Güncelleme Tarihi:
KARAMAN (AA) - Karaman Barosu Başkanı Oktay Yılmaz, bir sınıf öğretmeninin bazı öğrencilere istismarda bulunduğu iddialarına ilişkin, "Soruşturmayı yürüten Cumhuriyet Savcımız tarafından iddianame hazırlanmış, 16 Mart'ta 'çocuğun nitelikli cinsel istismarı, hürriyeti tahdit, kasten yaralama ve müstehcen görüntüleri izletme' suçlarından, 600 yıla yakın bir süre ile sanığın cezalandırılması için Karaman Ağır Ceza Mahkemesinde kamu davası açılmıştır" dedi.
Yılmaz, Karaman Barosunda düzenlediği basın toplantısında, Cumhuriyet Başsavcılığının gizlilik ve yayın yasağı hükmüne uyulmasının, hukukçular olarak ilk başta kendi vazifeleri olduğunu söyledi.
Öte yandan suçlunun cezasının en ağır şekliyle verilebilmesi adına dosyanın seyrini titizlikle takip ettiklerini belirten Yılmaz, "Soruşturmayı yürüten Cumhuriyet Savcımız tarafından iddianame hazırlanmış, 16 Mart'ta 'çocuğun nitelikli cinsel istismarı, hürriyeti tahdit, kasten yaralama ve müstehcen görüntüleri izletme' suçlarından, 600 yıla yakın bir süre ile sanığın cezalandırılması için Karaman Ağır Ceza Mahkemesinde kamu davası açılmıştır. Baro avukatları olarak, mağdurlar ve aileleri ile görüşerek, gönüllü savunuculuğunu yapacağız" diye konuştu.

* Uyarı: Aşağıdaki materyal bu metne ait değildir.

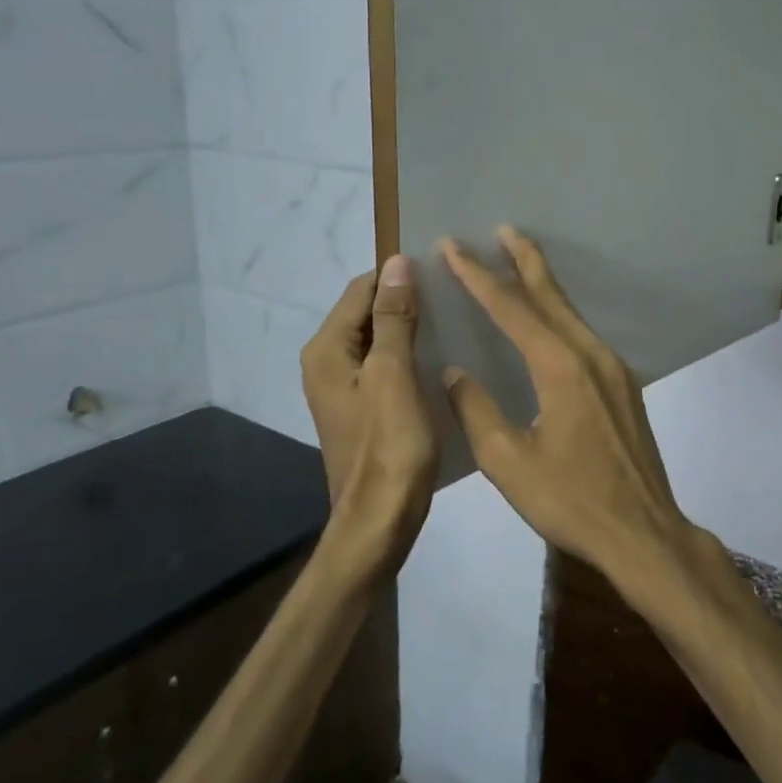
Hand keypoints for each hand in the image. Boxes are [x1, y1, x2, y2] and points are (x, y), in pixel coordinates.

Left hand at [301, 256, 439, 577]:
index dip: (398, 277)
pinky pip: (385, 367)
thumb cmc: (390, 446)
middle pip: (367, 313)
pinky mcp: (362, 408)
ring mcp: (343, 388)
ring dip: (411, 329)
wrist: (381, 520)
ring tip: (455, 321)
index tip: (443, 273)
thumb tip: (397, 263)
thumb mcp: (395, 375)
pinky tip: (441, 359)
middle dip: (406, 301)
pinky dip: (409, 356)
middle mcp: (326, 363)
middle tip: (455, 296)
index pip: (361, 289)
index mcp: (327, 350)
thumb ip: (394, 318)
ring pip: (379, 341)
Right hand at [438, 227, 697, 586]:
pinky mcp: (623, 386)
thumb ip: (477, 411)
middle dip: (524, 259)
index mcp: (560, 367)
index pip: (511, 308)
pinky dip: (560, 315)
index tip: (454, 246)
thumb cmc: (571, 501)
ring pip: (571, 313)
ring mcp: (614, 369)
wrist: (643, 532)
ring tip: (519, 262)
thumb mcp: (509, 462)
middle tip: (502, 229)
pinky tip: (550, 321)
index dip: (478, 276)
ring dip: (543, 285)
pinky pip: (584, 335)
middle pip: (551, 295)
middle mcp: (591, 355)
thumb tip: (454, 373)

Ağır Ceza Mahkemesi Başkanı ve heyetine güvenlerinin tam olduğunu aktaran Yılmaz, şöyle devam etti:
"Mağdur çocuklarımızın ruhsal gelişimlerini, devam eden okul ve sosyal hayatlarını düşünmeksizin bu konunun sürekli gündemde kalmasından beslenenlerin, açıklama yapmadığımızı, Karaman Barosunu ve dosyaya bakan Cumhuriyet Savcımızı sert bir dille eleştirenlerin, İstanbul’daki malum yürüyüşlere demokratik haklılık vererek, şahısların ötesinde bu fiile saygınlık kazandırma gayretlerini kamuoyunun takdirine bırakıyoruz."
Karaman Valiliğince yapılan basın açıklamasında sanığın kamuoyunda adı geçen vakıflara üye olmadığının belirtildiğini de hatırlatan Yılmaz, "Hiçbir suçlunun, işlediği fiilden dolayı onun üye olduğu sivil toplum kuruluşunu, vakıf veya derneği iyi veya kötü yapmayacağı aşikardır. Sanığın bu dernek veya vakıflara üye olması halinde dahi suçun şahsiliği ilkesi dikkate alınarak, bu vakıf veya derneklere 'kötü' diyemeyiz. Derneklerimiz, vakıflarımız ve her türlü sivil toplum kuruluşumuz, şehrimizin ayrı ayrı birer değeridir" ifadelerini kullandı.
Yılmaz, söz konusu olayların meydana geldiği yerlerle alakalı olarak da yetkili ve görevli kimselerin ihmali var ise bu kişiler yönünden adli ve idari soruşturmanın yapılması gerektiğini sözlerine ekledi.